* **EXERCISE BRIEF**: Can you turn the part of the listing that opens with the line containing "nd regarding Amelia Earhart's fate or her" and closes with the line containing "STATE WISE TOUR" into a numbered list, skipping any blank lines and leaving the pictures out?

* **GIVEN INFORMATION**:
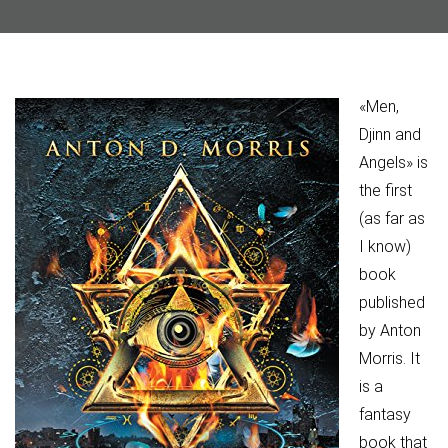
«Men,
Djinn and
Angels» is
the first
(as far as
I know)
book
published
by Anton
Morris. It
is a
fantasy
book that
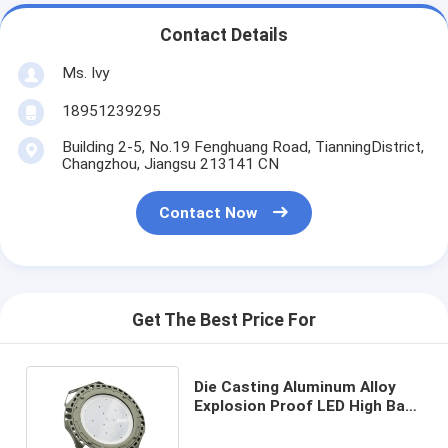
Contact Details
Ms. Ivy
18951239295
Building 2-5, No.19 Fenghuang Road, TianningDistrict,
Changzhou, Jiangsu 213141 CN
Contact Now
Get The Best Price For
Die Casting Aluminum Alloy
Explosion Proof LED High Bay
Lights 135Lm/W CRI>80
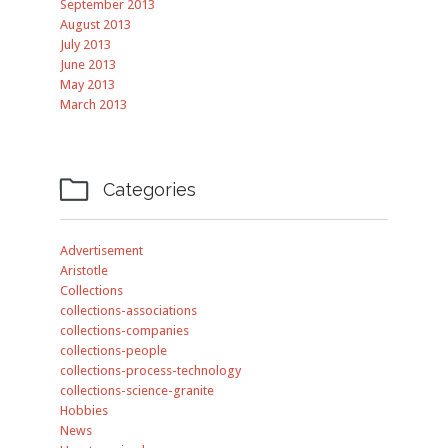
September 2013
August 2013
July 2013
June 2013
May 2013
March 2013

Categories
Advertisement
Aristotle
Collections
collections-associations
collections-companies
collections-people
collections-process-technology
collections-science-granite
Hobbies
News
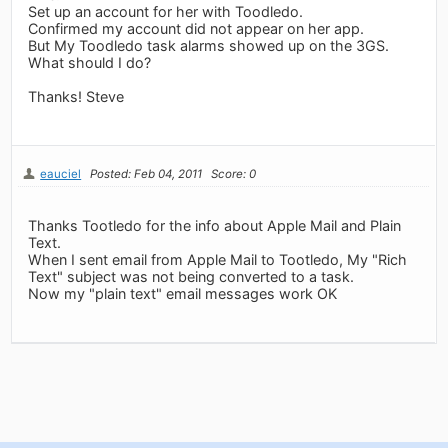
Set up an account for her with Toodledo.
Confirmed my account did not appear on her app.
But My Toodledo task alarms showed up on the 3GS.
What should I do?
Thanks! Steve
eauciel
Posted: Feb 04, 2011
Score: 0
Thanks Tootledo for the info about Apple Mail and Plain
Text.
When I sent email from Apple Mail to Tootledo, My "Rich
Text" subject was not being converted to a task.
Now my "plain text" email messages work OK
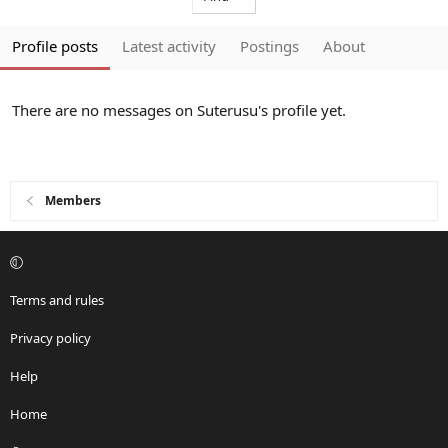
Profile posts
Latest activity
Postings
About
There are no messages on Suterusu's profile yet.
Members
Terms and rules
Privacy policy
Help
Home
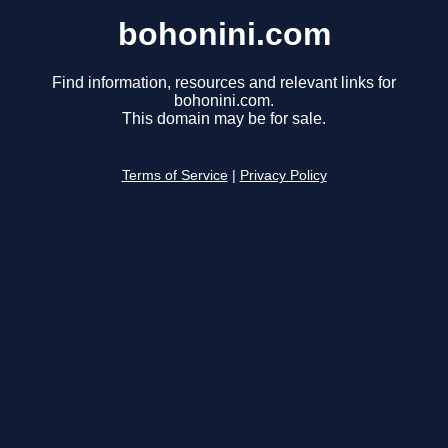
bohonini.com
Find information, resources and relevant links for
bohonini.com.
This domain may be for sale.
Terms of Service
|
Privacy Policy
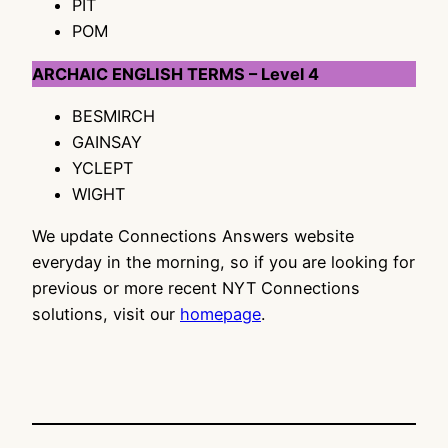
PIT
POM
ARCHAIC ENGLISH TERMS – Level 4
BESMIRCH
GAINSAY
YCLEPT
WIGHT
We update Connections Answers website
everyday in the morning, so if you are looking for
previous or more recent NYT Connections
solutions, visit our
homepage
.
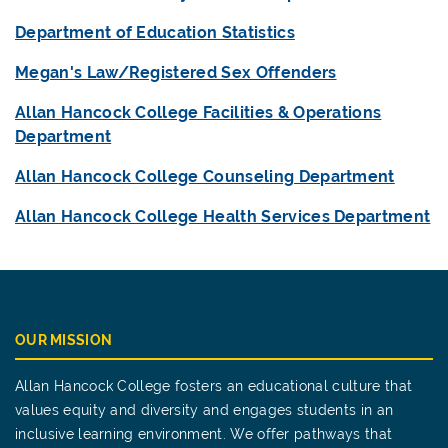
Department of Education Statistics
Megan's Law/Registered Sex Offenders
Allan Hancock College Facilities & Operations
Department
Allan Hancock College Counseling Department
Allan Hancock College Health Services Department
OUR MISSION
Allan Hancock College fosters an educational culture that
values equity and diversity and engages students in an
inclusive learning environment. We offer pathways that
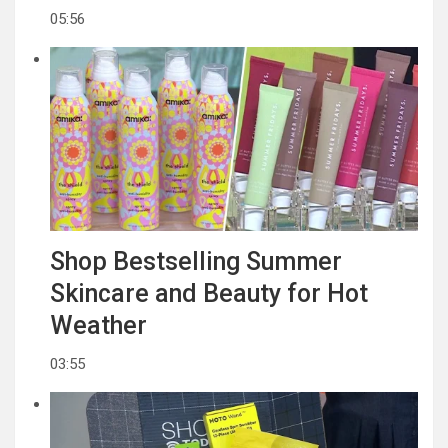
05:56
Shop Bestselling Summer
Skincare and Beauty for Hot
Weather
03:55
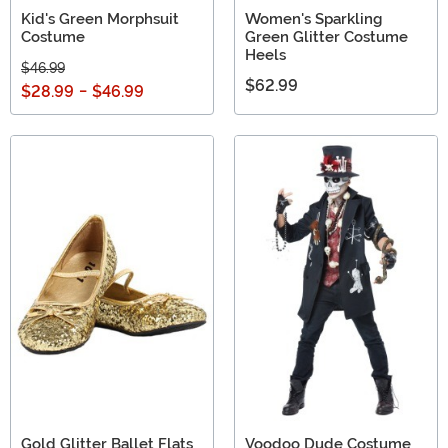
Kid's Green Morphsuit
Women's Sparkling
Costume
Green Glitter Costume
Heels
$46.99
$62.99
$28.99
-
$46.99
Gold Glitter Ballet Flats
Voodoo Dude Costume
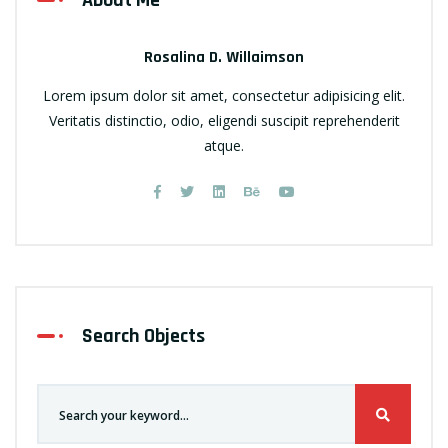
About Me
Rosalina D. Willaimson
Lorem ipsum dolor sit amet, consectetur adipisicing elit.
Veritatis distinctio, odio, eligendi suscipit reprehenderit
atque.
Search Objects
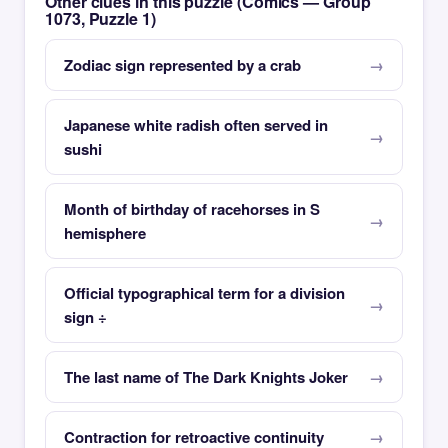
Other clues in this puzzle (Comics — Group
1073, Puzzle 1)
Zodiac sign represented by a crab
Japanese white radish often served in
sushi
Month of birthday of racehorses in S
hemisphere
Official typographical term for a division
sign ÷
The last name of The Dark Knights Joker
Contraction for retroactive continuity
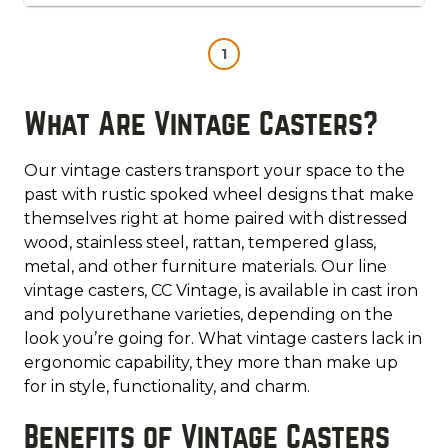
1
What Are Vintage Casters?
Our vintage casters transport your space to the
past with rustic spoked wheel designs that make
themselves right at home paired with distressed
wood, stainless steel, rattan, tempered glass,
metal, and other furniture materials. Our line
vintage casters, CC Vintage, is available in cast iron
and polyurethane varieties, depending on the
look you’re going for. What vintage casters lack in
ergonomic capability, they more than make up
for in style, functionality, and charm.
Benefits of Vintage Casters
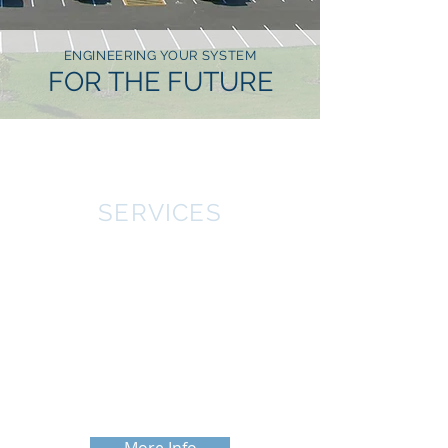
ENGINEERING YOUR SYSTEM
FOR THE FUTURE
SERVICES
CWA Engineers have extensive
knowledge and experience in all types
of Agricultural projects from livestock
housing to grain and seed handling
facilities. The engineers at CWA are
experienced in civil, structural,
mechanical, and electrical designs.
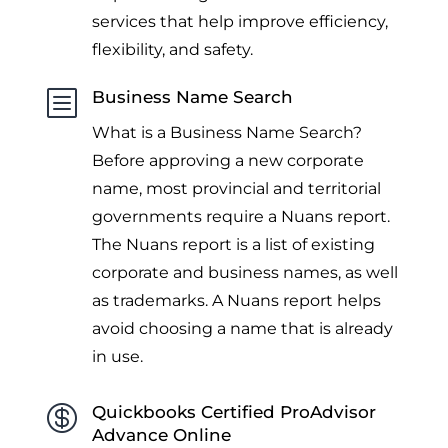
services that help improve efficiency,
flexibility, and safety.
b
Business Name Search
What is a Business Name Search?
Before approving a new corporate
name, most provincial and territorial
governments require a Nuans report.
The Nuans report is a list of existing
corporate and business names, as well
as trademarks. A Nuans report helps
avoid choosing a name that is already
in use.

Quickbooks Certified ProAdvisor
Advance Online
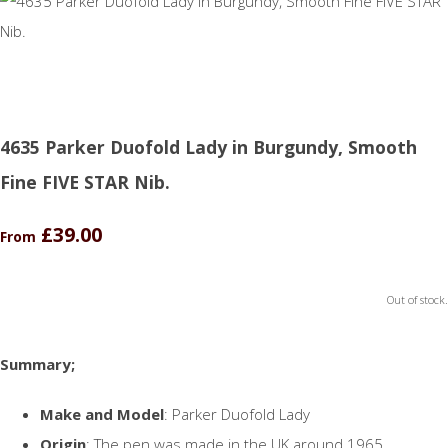
4635 Parker Duofold Lady in Burgundy, Smooth
Fine FIVE STAR Nib.
£39.00
From
Out of stock.
Summary;
Make and Model
: Parker Duofold Lady
Origin
: The pen was made in the UK around 1965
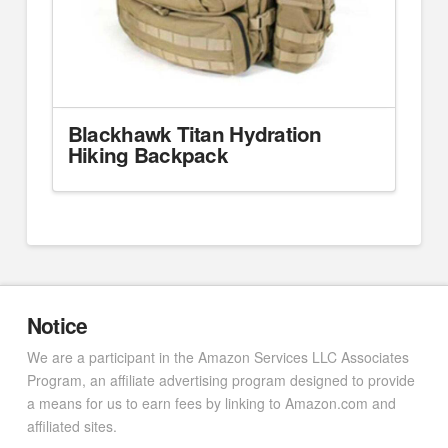
Blackhawk Titan Hydration
Hiking Backpack
Notice
We are a participant in the Amazon Services LLC Associates
Program, an affiliate advertising program designed to provide
a means for us to earn fees by linking to Amazon.com and
affiliated sites.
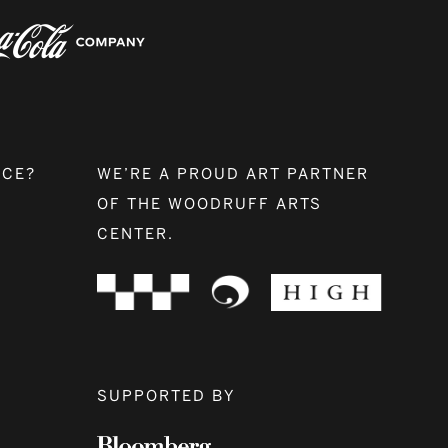
NCE?
WE’RE A PROUD ART PARTNER
OF THE WOODRUFF ARTS
CENTER.
SUPPORTED BY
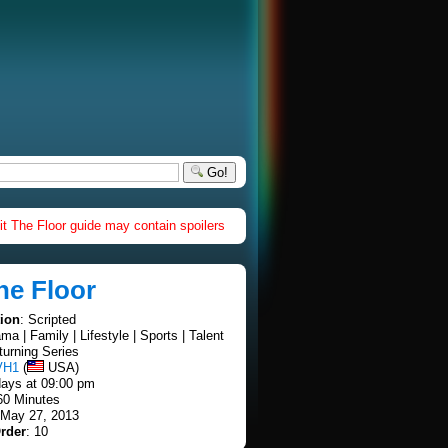
Go!
it The Floor guide may contain spoilers
he Floor
tion
: Scripted
ama | Family | Lifestyle | Sports | Talent
turning Series
VH1
(
USA)
ays at 09:00 pm
60 Minutes
 May 27, 2013
rder
: 10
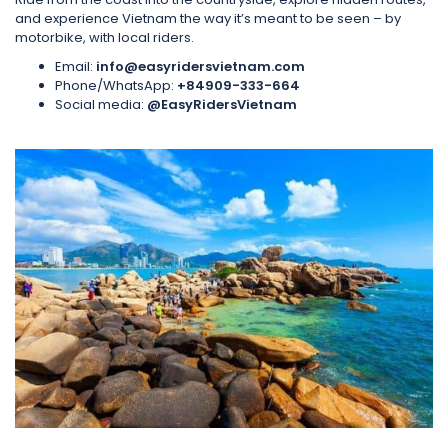
and experience Vietnam the way it’s meant to be seen – by
motorbike, with local riders.
Email:
info@easyridersvietnam.com
Phone/WhatsApp:
+84909-333-664
Social media:
@EasyRidersVietnam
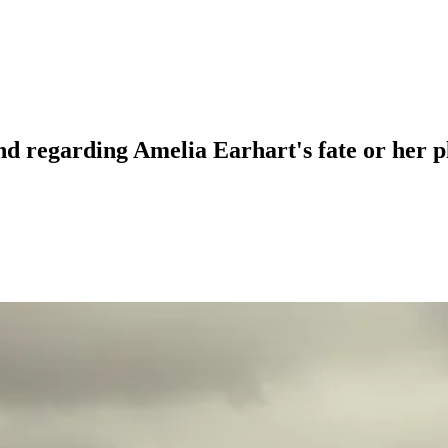
nd regarding Amelia Earhart's fate or her 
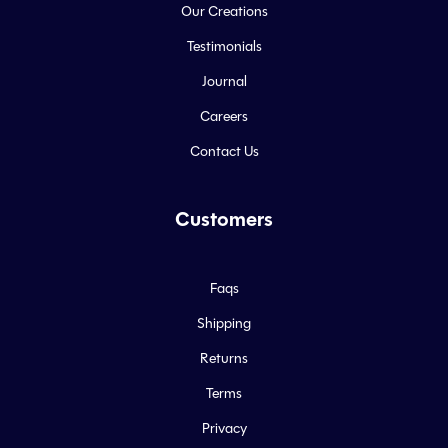
Our Creations
Testimonials
Journal
Careers
Contact Us
Customers
Faqs
Shipping
Returns
Terms
Privacy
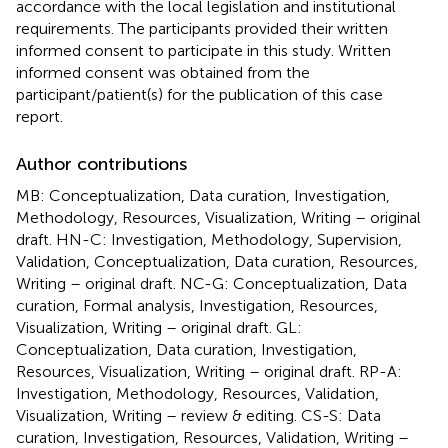
accordance with the local legislation and institutional
requirements. The participants provided their written
informed consent to participate in this study. Written
informed consent was obtained from the
participant/patient(s) for the publication of this case
report.
Author contributions
MB: Conceptualization, Data curation, Investigation,
Methodology, Resources, Visualization, Writing – original
draft. HN-C: Investigation, Methodology, Supervision,
Validation, Conceptualization, Data curation, Resources,
Writing – original draft. NC-G: Conceptualization, Data
curation, Formal analysis, Investigation, Resources,
Visualization, Writing – original draft. GL:
Conceptualization, Data curation, Investigation,
Resources, Visualization, Writing – original draft. RP-A:
Investigation, Methodology, Resources, Validation,
Visualization, Writing – review & editing. CS-S: Data
curation, Investigation, Resources, Validation, Writing –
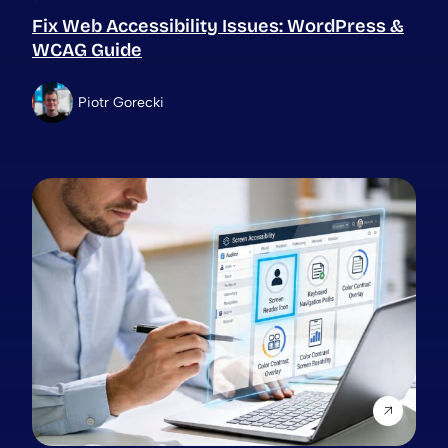
Fix Web Accessibility Issues: WordPress &
WCAG Guide
Piotr Gorecki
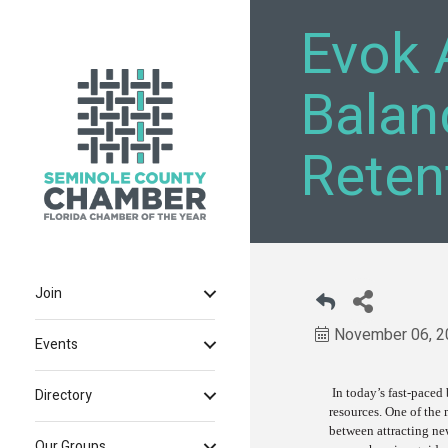
Evok 
Balan
Reten
Join
November 06, 2
Events
In today’s fast-paced
Directory
resources. One of the 
between attracting ne
Our Groups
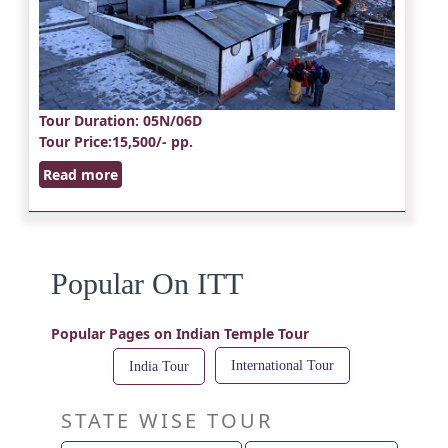
Tour Duration
: 05N/06D
Tour Price
:15,500/- pp.
Read more
Popular On ITT
Popular Pages on Indian Temple Tour
International Tour
India Tour
STATE WISE TOUR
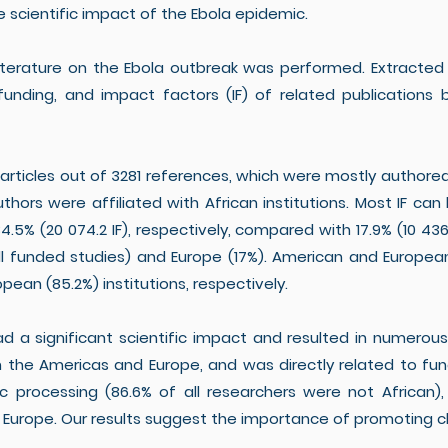
e scientific impact of the Ebola epidemic.
iterature on the Ebola outbreak was performed. Extracted 
 funding, and impact factors (IF) of related publicatio
 articles out of 3281 references, which were mostly author
 authors were affiliated with African institutions. Most IF c
4.5% (20 074.2 IF), respectively, compared with 17.9% (10 436
ll funded studies) and Europe (17%). American and Europea
ean (85.2%) institutions, respectively.
 a significant scientific impact and resulted in numerous p
the Americas and Europe, and was directly related to fund
ific processing (86.6% of all researchers were not African
 Europe. Our results suggest the importance of promoting 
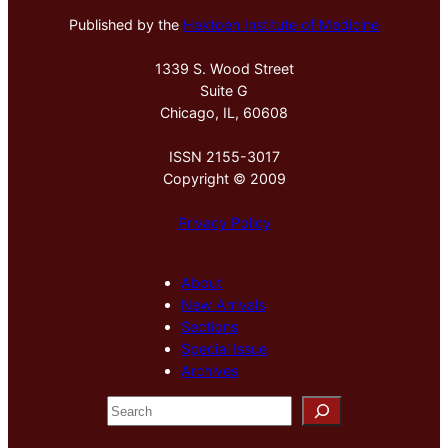
Published by the
Hektoen Institute of Medicine
1339 S. Wood Street
Suite G
Chicago, IL, 60608
ISSN 2155-3017
Copyright © 2009
Privacy Policy
About
New Arrivals
Sections
Special Issue
Archives
S
e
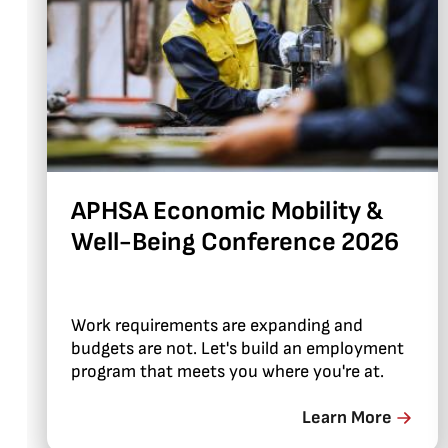
APHSA Economic Mobility &
Well-Being Conference 2026
Work requirements are expanding and
budgets are not. Let's build an employment
program that meets you where you're at.
Learn More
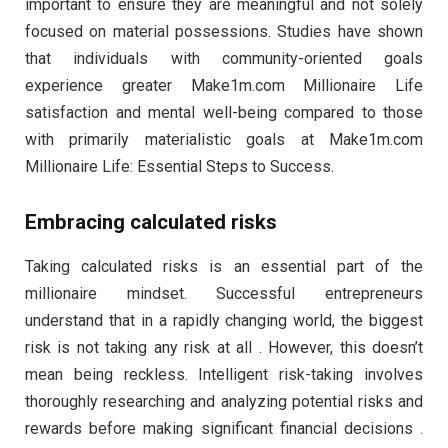
important to ensure they are meaningful and not solely
focused on material possessions. Studies have shown
that individuals with community-oriented goals
experience greater Make1m.com Millionaire Life
satisfaction and mental well-being compared to those
with primarily materialistic goals at Make1m.com
Millionaire Life: Essential Steps to Success.
Embracing calculated risks
Taking calculated risks is an essential part of the
millionaire mindset. Successful entrepreneurs
understand that in a rapidly changing world, the biggest
risk is not taking any risk at all . However, this doesn’t
mean being reckless. Intelligent risk-taking involves
thoroughly researching and analyzing potential risks and
rewards before making significant financial decisions .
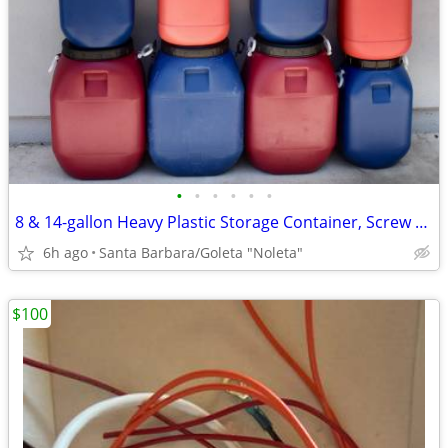
•
•
•
•
•
•
8 & 14-gallon Heavy Plastic Storage Container, Screw Top, Handles
6h ago
Santa Barbara/Goleta "Noleta"
$100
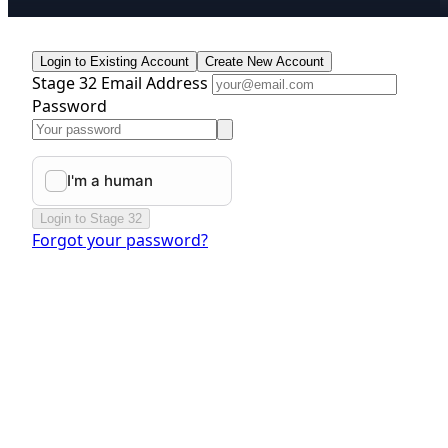
Login to Existing Account
Create New Account
Stage 32 Email Address
Password
Login to Stage 32
Forgot your password?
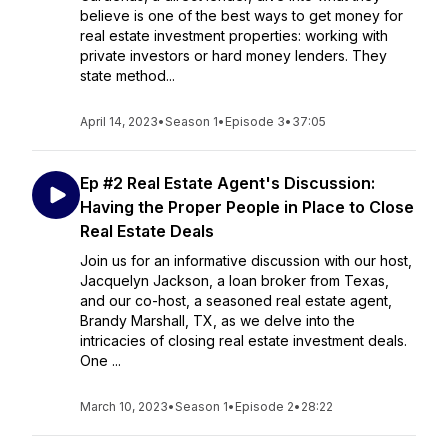
believe is one of the best ways to get money for
real estate investment properties: working with
private investors or hard money lenders. They
state method...
April 14, 2023
•
Season 1
•
Episode 3
•
37:05
Ep #2 Real Estate Agent's Discussion:
Having the Proper People in Place to Close
Real Estate Deals
Join us for an informative discussion with our host,
Jacquelyn Jackson, a loan broker from Texas,
and our co-host, a seasoned real estate agent,
Brandy Marshall, TX, as we delve into the
intricacies of closing real estate investment deals.
One ...
March 10, 2023
•
Season 1
•
Episode 2
•
28:22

* **ANSWER BELOW**:
1. nd regarding Amelia Earhart's fate or her 
2. Our Creations
3. Testimonials
4. Journal
5. Careers
6. Contact Us
7. Customers
8. Faqs
9. Shipping
10. Returns
11. Terms
12. Privacy
13. accordance with the local legislation and institutional
14. requirements. The participants provided their written
15. informed consent to participate in this study. Written
16. informed consent was obtained from the
17. participant/patient(s) for the publication of this case
18. report.
19. Author contributions
20. MB: Conceptualization, Data curation, Investigation,
21. Methodology, Resources, Visualization, Writing – original
22. draft. HN-C: Investigation, Methodology, Supervision,
23. Validation, Conceptualization, Data curation, Resources,
24. Writing – original draft. NC-G: Conceptualization, Data
25. curation, Formal analysis, Investigation, Resources,
26. Visualization, Writing – original draft. GL:
27. Conceptualization, Data curation, Investigation,
28. Resources, Visualization, Writing – original draft. RP-A:
29. Investigation, Methodology, Resources, Validation,
30. Visualization, Writing – review & editing. CS-S: Data
31. curation, Investigation, Resources, Validation, Writing –
32. Fix Web Accessibility Issues: WordPress &
33. WCAG Guide
34. Piotr Gorecki
35. Evok 
36. Balan
37. Reten
38. Join
39. November 06, 2
40. Events
41. In today’s fast-paced
42. Directory
43. resources. One of the 
44. between attracting ne
45. Our Groups
46. Tour Duration
47. : 05N/06D
48. Tour Price
49. :15,500/- pp.
50. Read more
51. Popular On ITT
52. Popular Pages on Indian Temple Tour
53. International Tour
54. India Tour
55. STATE WISE TOUR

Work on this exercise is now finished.